Shifting back to the relative terra firma of capital markets, we can say that even if Donald Trump had been a first born with a longer ring finger investors would still want the next few days to fly by as quickly as possible.  If “Buy the rumor, sell the news” is a long held Wall Street aphorism, it still doesn’t address what you should do between the first and second parts of that saying.  And that’s the position we find ourselves in now.

One problem with the post-election rally is that US equity markets have run out ahead of the earnings expectations.  Every month we look at what brokerage analysts have in their financial models for revenue growth inside the 30 companies of the Dow Jones Industrial Average as well as what FactSet’s data is showing about sales/earnings expectations for the S&P 500 companies. Our data is below…

The latest FactSet Earnings Insight report is available here.

A few points here:

  • Analysts are clearing waiting for specifics about incoming President Trump’s agenda, and how Congress responds, before changing any of their financial models.
  • FactSet’s data shows that Wall Street analysts haven’t really budged off their $133/share earnings number for the S&P 500 for 2017. That is essentially the same number they had in October of last year, although it declined slightly to about $132.50/share in mid-November before bouncing back at the end of last year. (Page 20 of the report we cite above.)
  • FactSet also shows that analysts are still cutting their Q1 2017 estimates even as consumer confidence has taken a bit of a post-election bounce and overall Q4 2016 estimates remained static. (also Page 20)
  • As compared to estimates from September 30, FactSet reports that analysts are slightly less optimistic about 2017 earnings growth now versus then (11.4% versus 11.5%), even though they are a bit cheerier about potential revenue growth (5.9% then, 6.0% now). (Page 17)
  • Our own data from Street estimates for the 30 Dow names shows a similar trend. Analysts are cutting their revenue expectations, most recently to 4.0% on average.  This compares to almost 5.0% expected growth just before the election last October.
  • The same trend is in evidence for Q1 and Q2 2017, where analysts now expect just 5.7%/3.7% growth versus +8%/+4% last October.
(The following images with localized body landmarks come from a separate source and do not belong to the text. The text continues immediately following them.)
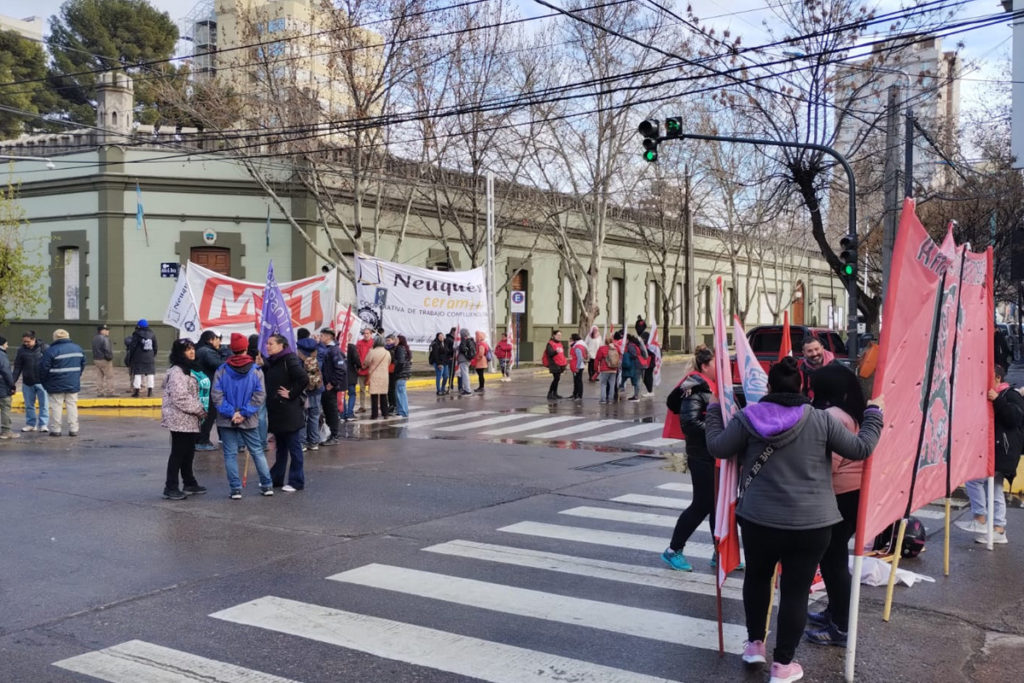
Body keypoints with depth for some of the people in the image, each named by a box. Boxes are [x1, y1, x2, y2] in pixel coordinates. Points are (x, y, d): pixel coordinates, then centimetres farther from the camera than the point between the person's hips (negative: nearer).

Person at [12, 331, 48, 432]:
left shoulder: (44, 348, -5)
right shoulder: (21, 350, 2)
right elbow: (17, 367, 6)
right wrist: (13, 381, 0)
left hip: (42, 382, -3)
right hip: (27, 382, 3)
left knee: (44, 404, -2)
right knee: (29, 405, 10)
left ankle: (43, 424, 3)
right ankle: (31, 424, 19)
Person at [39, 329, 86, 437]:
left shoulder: (51, 350, -11)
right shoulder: (77, 348, 7)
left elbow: (44, 368, -10)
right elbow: (83, 364, 14)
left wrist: (44, 382, 3)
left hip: (56, 384, -4)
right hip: (73, 383, 4)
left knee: (56, 406, 3)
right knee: (72, 405, 8)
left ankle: (55, 429, 5)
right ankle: (73, 429, 7)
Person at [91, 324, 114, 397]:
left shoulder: (95, 339, 13)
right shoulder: (104, 339, -17)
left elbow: (94, 350, 17)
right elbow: (107, 350, -23)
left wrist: (94, 360, 18)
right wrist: (110, 358, -12)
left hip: (96, 360, 9)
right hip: (104, 360, -9)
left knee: (101, 377, 16)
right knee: (109, 377, -2)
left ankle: (100, 392, 15)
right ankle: (109, 392, -3)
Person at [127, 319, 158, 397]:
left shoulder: (137, 334, -6)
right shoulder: (152, 334, 7)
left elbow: (132, 347, -5)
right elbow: (155, 347, 12)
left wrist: (129, 357, 3)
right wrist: (153, 355, 21)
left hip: (138, 358, -3)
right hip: (150, 358, 3)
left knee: (137, 374, 1)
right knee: (150, 373, 8)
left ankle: (136, 391, 0)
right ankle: (150, 391, 7)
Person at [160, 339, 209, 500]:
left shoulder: (191, 369, 15)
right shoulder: (176, 372, -16)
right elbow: (180, 398, -23)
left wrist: (200, 410, 12)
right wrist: (200, 410, -17)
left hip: (191, 420, 9)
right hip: (181, 420, -9)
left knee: (189, 453, 16)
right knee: (178, 453, -4)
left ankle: (190, 484, 26)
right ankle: (170, 488, 3)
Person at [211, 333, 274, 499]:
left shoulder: (222, 370, -5)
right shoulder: (256, 371, -5)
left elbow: (216, 396, -11)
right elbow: (260, 396, -11)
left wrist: (231, 412, -11)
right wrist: (244, 413, -10)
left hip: (226, 421, -1)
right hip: (249, 421, 1)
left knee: (230, 454, 6)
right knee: (257, 451, 12)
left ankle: (236, 489, 4)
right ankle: (267, 485, 15)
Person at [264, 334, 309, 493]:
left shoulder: (290, 360, -13)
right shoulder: (270, 362, 13)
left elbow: (304, 379, -24)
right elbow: (267, 384, 25)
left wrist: (291, 394, -17)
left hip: (290, 413, -9)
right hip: (276, 412, 9)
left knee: (294, 447, 0)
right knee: (280, 448, 17)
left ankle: (296, 482, 7)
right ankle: (275, 478, 26)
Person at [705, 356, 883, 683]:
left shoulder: (748, 417, -5)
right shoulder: (821, 420, -6)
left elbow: (718, 448, 4)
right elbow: (861, 448, 0)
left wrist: (713, 412, 20)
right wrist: (874, 413, 16)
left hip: (759, 519, 1)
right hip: (812, 523, -1)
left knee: (757, 576, 25)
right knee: (796, 591, 8)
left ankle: (755, 644, 34)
Now, capital markets are not always beholden to what Wall Street analysts print in their models.  If investors believe in future revenue and earnings growth they are happy to run out ahead of the Street.  The problem here may well be as simple as valuations.  At 17x earnings, US stocks already discount some improvement in earnings (most of which was expected no matter which candidate won the presidency).

It may well be that markets simply need to see what happens after the clock strikes noon on Friday.  The bright spot is that none of what President Elect Trump has promised/proposed is yet in any Wall Street numbers.  As those measures come into tangible existence, equities should respond.